_TEXT BLOCK_:
Section 11-A of the Act, inter alia, empowers a Central Excise Officer to
serve a notice on the person chargeable with the duty which has not been
levied or paid or which has been short-levied or short-paid to show cause
why he should not pay the amount specified in the notice.
Section 4 of the Act is the charging section. Insofar as it is relevant for
our purpose, it reads as under:
"4. Valuation of excisable goods for purposes of charging of duty of
excise. (1) Where under this Act, the duty of excise is chargeable on any
excisable goods with reference to value, such value shall, subject to the
other provisions of this section be deemed to be-
(a) the normal price thereof, that is to say, the price at which such
goods are ordinarily sold by the assessee to a buyer in the course of
wholesale trade for delivery at the time and place, of removal, where the
buyer is not a related person and the price is the sole consideration for
the sale:
Provided that-
(1) to (iii) xxx xxxxxx
(b) Where the normal price of such goods is not ascertainable for the
reason, that such goods are not sold or for any other reason, the nearest
ascertainable equivalent thereof determined in such manner as may be
prescribed.

_DATA SECTION_:

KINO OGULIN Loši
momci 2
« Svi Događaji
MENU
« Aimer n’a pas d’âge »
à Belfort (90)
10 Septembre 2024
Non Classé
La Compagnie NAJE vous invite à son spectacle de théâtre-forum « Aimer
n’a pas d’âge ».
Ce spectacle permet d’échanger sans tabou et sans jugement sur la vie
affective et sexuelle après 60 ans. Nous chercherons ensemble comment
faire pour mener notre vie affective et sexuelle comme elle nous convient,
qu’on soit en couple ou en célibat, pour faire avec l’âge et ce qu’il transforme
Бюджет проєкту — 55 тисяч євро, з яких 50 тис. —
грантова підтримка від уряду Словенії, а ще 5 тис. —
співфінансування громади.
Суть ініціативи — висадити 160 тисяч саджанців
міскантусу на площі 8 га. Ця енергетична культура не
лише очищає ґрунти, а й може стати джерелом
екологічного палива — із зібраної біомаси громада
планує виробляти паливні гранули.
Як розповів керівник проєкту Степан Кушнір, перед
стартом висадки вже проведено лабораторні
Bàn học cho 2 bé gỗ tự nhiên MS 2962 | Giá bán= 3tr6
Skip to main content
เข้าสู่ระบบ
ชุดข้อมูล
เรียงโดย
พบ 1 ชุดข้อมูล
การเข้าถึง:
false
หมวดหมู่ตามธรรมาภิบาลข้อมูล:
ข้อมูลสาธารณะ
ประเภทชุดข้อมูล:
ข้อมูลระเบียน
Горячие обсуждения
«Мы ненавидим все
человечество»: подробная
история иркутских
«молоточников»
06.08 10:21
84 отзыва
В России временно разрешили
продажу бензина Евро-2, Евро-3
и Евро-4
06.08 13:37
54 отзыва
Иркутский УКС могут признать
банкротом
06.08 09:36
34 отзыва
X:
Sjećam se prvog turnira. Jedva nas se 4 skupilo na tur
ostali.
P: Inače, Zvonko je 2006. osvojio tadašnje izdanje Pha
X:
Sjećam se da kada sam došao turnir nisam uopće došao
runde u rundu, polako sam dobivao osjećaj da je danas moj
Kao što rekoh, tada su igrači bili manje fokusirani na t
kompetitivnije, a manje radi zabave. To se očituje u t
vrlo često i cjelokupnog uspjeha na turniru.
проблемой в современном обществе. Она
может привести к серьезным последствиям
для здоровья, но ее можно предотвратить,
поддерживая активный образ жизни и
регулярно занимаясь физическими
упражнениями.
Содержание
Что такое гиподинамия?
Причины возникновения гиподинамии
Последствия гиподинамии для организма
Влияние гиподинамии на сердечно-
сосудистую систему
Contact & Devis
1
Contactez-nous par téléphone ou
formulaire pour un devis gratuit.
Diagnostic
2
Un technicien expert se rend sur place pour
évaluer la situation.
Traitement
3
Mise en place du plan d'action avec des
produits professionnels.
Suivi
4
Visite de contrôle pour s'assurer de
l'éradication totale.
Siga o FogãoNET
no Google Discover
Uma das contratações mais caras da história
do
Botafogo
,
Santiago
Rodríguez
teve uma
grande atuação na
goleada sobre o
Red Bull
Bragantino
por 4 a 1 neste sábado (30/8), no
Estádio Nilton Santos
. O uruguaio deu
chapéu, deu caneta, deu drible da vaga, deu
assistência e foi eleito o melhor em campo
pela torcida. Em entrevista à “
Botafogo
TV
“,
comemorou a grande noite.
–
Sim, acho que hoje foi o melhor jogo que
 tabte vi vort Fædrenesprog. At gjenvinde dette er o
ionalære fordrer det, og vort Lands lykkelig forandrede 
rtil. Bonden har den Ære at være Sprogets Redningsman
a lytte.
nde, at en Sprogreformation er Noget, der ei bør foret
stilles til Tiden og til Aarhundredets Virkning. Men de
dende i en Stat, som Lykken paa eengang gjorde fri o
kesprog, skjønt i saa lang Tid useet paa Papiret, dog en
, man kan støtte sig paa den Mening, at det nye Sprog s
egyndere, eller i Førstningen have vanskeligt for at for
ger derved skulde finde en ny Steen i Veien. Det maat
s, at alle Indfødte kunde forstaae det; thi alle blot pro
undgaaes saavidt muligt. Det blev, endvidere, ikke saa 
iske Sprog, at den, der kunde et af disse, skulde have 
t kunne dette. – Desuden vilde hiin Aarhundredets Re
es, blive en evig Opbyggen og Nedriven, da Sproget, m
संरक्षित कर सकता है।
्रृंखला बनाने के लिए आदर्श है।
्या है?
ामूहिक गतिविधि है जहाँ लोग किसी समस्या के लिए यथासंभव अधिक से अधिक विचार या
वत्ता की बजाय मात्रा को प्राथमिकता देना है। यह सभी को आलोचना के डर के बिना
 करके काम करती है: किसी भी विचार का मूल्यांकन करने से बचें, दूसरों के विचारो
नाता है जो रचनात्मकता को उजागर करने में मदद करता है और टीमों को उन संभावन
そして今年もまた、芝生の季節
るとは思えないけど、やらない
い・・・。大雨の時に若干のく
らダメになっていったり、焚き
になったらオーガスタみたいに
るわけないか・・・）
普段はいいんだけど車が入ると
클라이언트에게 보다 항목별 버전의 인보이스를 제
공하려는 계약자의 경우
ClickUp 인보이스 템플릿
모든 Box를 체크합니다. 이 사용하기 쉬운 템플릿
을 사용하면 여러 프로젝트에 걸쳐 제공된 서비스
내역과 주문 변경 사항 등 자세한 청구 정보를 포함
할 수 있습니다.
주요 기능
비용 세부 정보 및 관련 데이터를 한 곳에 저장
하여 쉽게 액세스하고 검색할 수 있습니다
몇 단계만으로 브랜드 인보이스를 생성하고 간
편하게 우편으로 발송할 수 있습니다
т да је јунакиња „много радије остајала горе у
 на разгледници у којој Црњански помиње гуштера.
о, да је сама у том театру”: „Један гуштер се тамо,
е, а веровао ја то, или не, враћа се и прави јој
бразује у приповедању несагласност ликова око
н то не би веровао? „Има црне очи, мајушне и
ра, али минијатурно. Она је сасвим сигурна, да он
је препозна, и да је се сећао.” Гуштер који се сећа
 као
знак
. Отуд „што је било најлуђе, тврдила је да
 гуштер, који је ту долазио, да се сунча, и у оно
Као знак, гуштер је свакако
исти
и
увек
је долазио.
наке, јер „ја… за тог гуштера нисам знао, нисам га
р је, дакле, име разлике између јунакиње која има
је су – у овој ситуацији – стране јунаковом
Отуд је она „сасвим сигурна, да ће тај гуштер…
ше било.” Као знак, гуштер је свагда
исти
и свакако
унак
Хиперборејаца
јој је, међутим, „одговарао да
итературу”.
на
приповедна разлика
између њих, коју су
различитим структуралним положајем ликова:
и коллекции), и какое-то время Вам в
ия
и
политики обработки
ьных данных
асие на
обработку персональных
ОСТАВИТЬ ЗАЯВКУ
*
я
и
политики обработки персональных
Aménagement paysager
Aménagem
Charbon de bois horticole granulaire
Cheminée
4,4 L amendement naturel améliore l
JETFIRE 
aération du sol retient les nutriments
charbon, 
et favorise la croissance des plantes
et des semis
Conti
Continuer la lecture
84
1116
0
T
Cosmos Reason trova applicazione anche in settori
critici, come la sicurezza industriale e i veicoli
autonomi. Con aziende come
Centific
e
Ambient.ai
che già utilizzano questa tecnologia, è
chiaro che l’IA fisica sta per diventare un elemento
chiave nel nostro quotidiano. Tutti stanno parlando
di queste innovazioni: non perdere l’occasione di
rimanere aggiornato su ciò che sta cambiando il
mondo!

_WORK INSTRUCTION A_:
Extract from the passage on excise valuation the portion that begins at the words "Section 11-A of" and ends after the words "in the notice.", reproducing it without alteration.
_WORK INSTRUCTION B_:
Extend the passage on excise valuation by writing what follows its final sentence.
The entries have no connection to the passage on excise valuation.

_FINAL ANSWER A_:
Section 11-A of the Act, inter alia, empowers a Central Excise Officer to
serve a notice on the person chargeable with the duty which has not been
levied or paid or which has been short-levied or short-paid to show cause
why he should not pay the amount specified in the notice.

_FINAL ANSWER B_:
(2) and (3) xxx xxxxxx
(4) For the purposes of this section,-
(a) ’assessee’ means the person who is liable to pay the duty of excise
under this Act, and includes his agent; or
(b) ’place of removal’ means-
(i) a factory or any other place or premises wherein the excisable goods
have been permitted to be deposited without payment of duty,
(ii) a warehouse or any other place or premises wherein the excisable goods
have been permitted to be deposited without payment of duty,
from where such good are removed;
(c) xxx xxx xxx
(d) ’value’ in relation to any excisable goods,-
(i) where the goods are delivered at the time of removal in a packed
condition, includes the cost of such packing except the cost of the packing
which is of a durable nature and is returnable by the buyer to the
assessee.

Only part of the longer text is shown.